The world is a complicated place.

Most people don’t associate the devastation of the Venezuela by communist leader Nicolas Maduro with China, yet Venezuelan oil lies at the heart of China’s interests and as a result, they have been propping up the murderous South American leader.

Shockingly, Venezuela has the largest known reserves of oil in the world, and in 1950 had the fourth largest Gross Domestic Product in the world and second highest GDP per capita. Venezuela’s economy was six times the size of China, and as late as 1982, they were still the largest GDP in South America. However, by 2017 Venezuela’s per capita GDP had shrunk back to levels last seen at the turn of the century, and they continue to shrink in spite of its impressive oil reserves.

In a couple of decades, the country has receded from relative affluence to scenes of desperate people eating their pets to stay alive, as Maduro’s repressive communist regime continues to destroy all capital investment in the country. With their eye on both Venezuela’s oil riches and the ability to project short-and medium range missile threats to the United States from the Caribbean country, China and Russia have been sending billions of dollars to prop up the Maduro madness.

Into this mix, earlier this year, the national legislature of Venezuela declared that Juan Guaidó was the legitimate President of Venezuela and that Maduro was a usurper and the country has had street protests supporting Guaidó. The United States has recognized Guaidó along with sixty other countries, while China and Russia recognize their puppet Maduro in the hopes of getting their hands on the Venezuelan oil reserves.

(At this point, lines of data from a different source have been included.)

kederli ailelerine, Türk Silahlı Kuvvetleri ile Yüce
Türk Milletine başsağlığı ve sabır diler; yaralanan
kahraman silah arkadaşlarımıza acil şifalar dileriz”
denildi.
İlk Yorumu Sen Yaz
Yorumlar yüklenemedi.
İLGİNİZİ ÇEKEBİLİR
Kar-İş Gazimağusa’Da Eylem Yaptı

Now that President Trump has wisely imposed additional economic sanctions on Venezuela which pressures the Chinese and Russians to end their financing of the Maduro terror machine, the country hangs in the balance.  

While the sanctions impact the Venezuelan oil company, Petroleos de Venezuela, American companies which have been working in Venezuela since the 1920s developing the original fields, have a sanctions waiver in place until October. These U.S. based oil companies have used their expertise and capital to keep the flagging Venezuelan oil production alive and are essential to offsetting any move by Maduro to turn over his countries oil wealth to the Chinese in exchange for capital to keep his repressive regime in power.

And while the temptation might exist in some quarters to let these waivers for U.S. oil interests to expire, the net effect would be to hand over a turnkey oil operation to the Chinese which would cement Maduro’s hold on power. This is why the United States should indefinitely extend these waivers so that there is certainty in this unstable region, allowing the hoped for Guaidó government to hit the ground running when they gain control over the levers of power without having to uproot entrenched Chinese interests.

The world is a complicated place, but one lesson that America does not need to have to re-learn is that cutting off our own noses to spite our face is never a good policy. Keeping China and Russia from having a strategic and economic foothold in what is the most oil rich nation in the world which lies less than 3,000 miles from our Gulf Coast is what ultimately matters for our national and economic security, and extending the waivers for U.S. oil companies to operate in Venezuela serves that greater interest. President Trump has wisely issued the waivers, and now he should create regional certainty in this one area by extending them indefinitely.

Rick Manning is president of Americans for Limited Government.